Ignacio González ve algo confusas las explicaciones del PP sobre el cese de Bárcenas

Adolf Beltran

Es fea y nauseabunda. Afecta una vez más al partido que gobierna en España y probablemente está conectada con otras no menos desagradables. No es, desde luego, una trama de juguete, un artefacto de agitprop fabricado en una noche de insomnio para polarizar la opinión pública con el burdo mensaje de que todos los que mandan son iguales.

La detención del expresidente madrileño, Ignacio González, y sus compinches es un hecho grave, pero todavía lo es más que el jefe de la Fiscalía Anticorrupción, Manuel Moix, nombrado por el Gobierno de Rajoy, aparezca casi como un cómplice de los corruptos que ha intentado sin éxito frenar la denominada Operación Lezo, y que alguien desde instancias superiores, al parecer, haya ejercido de chivato para avisar a esos mismos corruptos de que eran investigados.

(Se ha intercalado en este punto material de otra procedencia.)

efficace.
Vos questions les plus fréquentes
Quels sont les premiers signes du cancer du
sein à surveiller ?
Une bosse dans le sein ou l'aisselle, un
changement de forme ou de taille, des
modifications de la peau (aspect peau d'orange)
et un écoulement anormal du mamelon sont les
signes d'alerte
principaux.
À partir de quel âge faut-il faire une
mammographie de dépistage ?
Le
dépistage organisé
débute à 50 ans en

Esta trama madrileña del PP es más escandalosa aún que las anteriores, -y van muchas, sea en Madrid, en Valencia, en Murcia o en Baleares-, porque descara detalles indignantes sobre la auténtica actitud ante la corrupción de un partido y un gobierno a los que nadie ha sido capaz de apear del poder pese a que han quedado muy lejos de la mayoría absoluta y es bien conocido su modus operandi.

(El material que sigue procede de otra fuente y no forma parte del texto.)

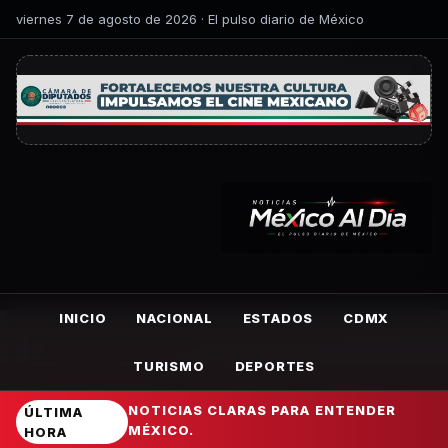
viernes 7 de agosto de 2026 · El pulso diario de México
INICIO
NACIONAL
ESTADOS
CDMX
TURISMO
DEPORTES
NOTICIAS CLARAS PARA ENTENDER
ÚLTIMA
MÉXICO.
HORA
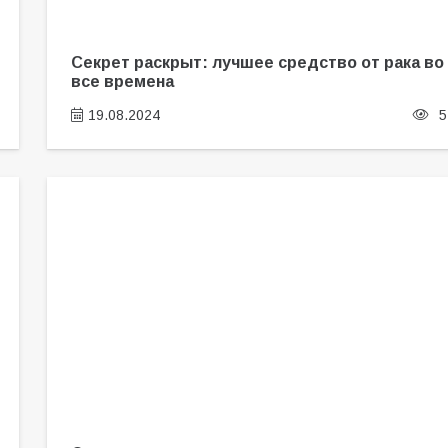
Секрет раскрыт: лучшее средство от рака во
все времена
19.08.2024
5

La víspera de las detenciones, después de que se anunciara que Mariano Rajoy sería llamado a declarar como testigo en el juicio del caso Gürtel, el PP desempolvó aquella nefanda teoría según la cual la verdadera trama consiste en la persecución que se habría urdido contra la formación de la derecha española y sus dirigentes. Duró poco la intentona porque al destapar otra de las alcantarillas del partido, esta vez la del Canal de Isabel II, emanaron delitos que disolvieron sin más la fantasmagórica coartada y hasta hicieron llorar a Esperanza Aguirre.

Parece un poco trivial tener que señalar que, de nuevo, algunas instituciones y servidores del Estado han cumplido con su obligación para hacer posible este golpe a la corrupción. Hablo de los policías, del juez, puede que incluso de Cristina Cifuentes y, en todo caso, de esos fiscales que han plantado cara al jefe designado por Rajoy para intentar atarlos de pies y manos.

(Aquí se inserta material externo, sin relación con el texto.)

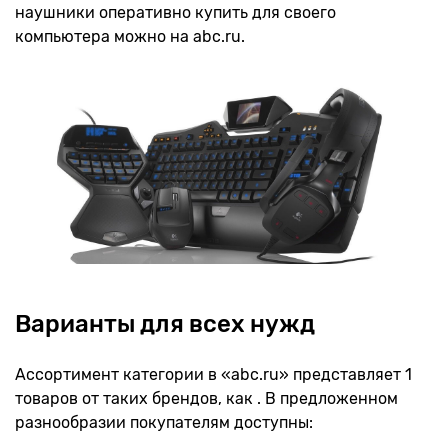
наушники оперативно купить для своего
компьютера можно на abc.ru.
Варианты для всех нужд
Ассортимент категории в «abc.ru» представляет 1
товаров от таких брендов, как . В предложенном
разнообразии покупателям доступны:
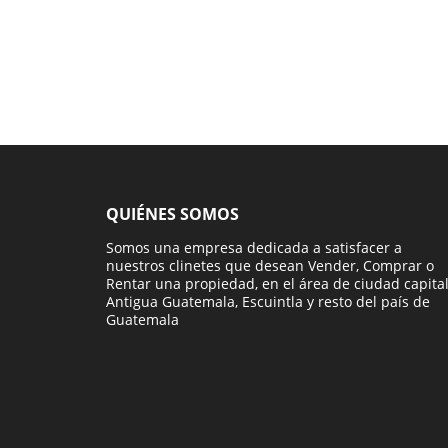
QUIÉNES SOMOS
Somos una empresa dedicada a satisfacer a
nuestros clinetes que desean Vender, Comprar o
Rentar una propiedad, en el área de ciudad capital
Antigua Guatemala, Escuintla y resto del país de
Guatemala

Que el presidente del Gobierno tenga que testificar, es decir, declarar la verdad, toda la verdad y nada más que la verdad sobre las andanzas de  personajes como Luis Bárcenas o Francisco Correa por los despachos de la sede central del partido que todavía preside, no deja de ser una demostración de que, mejor o peor, la vía judicial funciona. ¿Y la política?

Para resolver el problema con una denuncia genérica, entre naif  y narcisista, de que los poderosos forman parte de una conspiración, mezclando corruptos con simples rivales y extendiendo la sospecha a todo el que se pone a tiro, no hacía falta que Podemos se convirtiera en la tercera fuerza parlamentaria de España.

Es cierto que el descarrilado PSOE tardará en purgar, si lo consigue, el pecado de haber dejado, víctima del pánico, gobernar a Rajoy y también que en Ciudadanos su líder Albert Rivera perfecciona cada día su rol de gesticulante comodín. Pero la formación morada también tiene su responsabilidad. Y no puede refugiarse en las fantasías activistas de Pablo Iglesias y su equipo para menospreciar sus escaños y convertir los recorridos de un colorido autobús en el sucedáneo de una estrategia política que ponga fuera de la Moncloa a su actual inquilino y expulse de una vez a la corrupción del poder. Alguien lo tiene que hacer.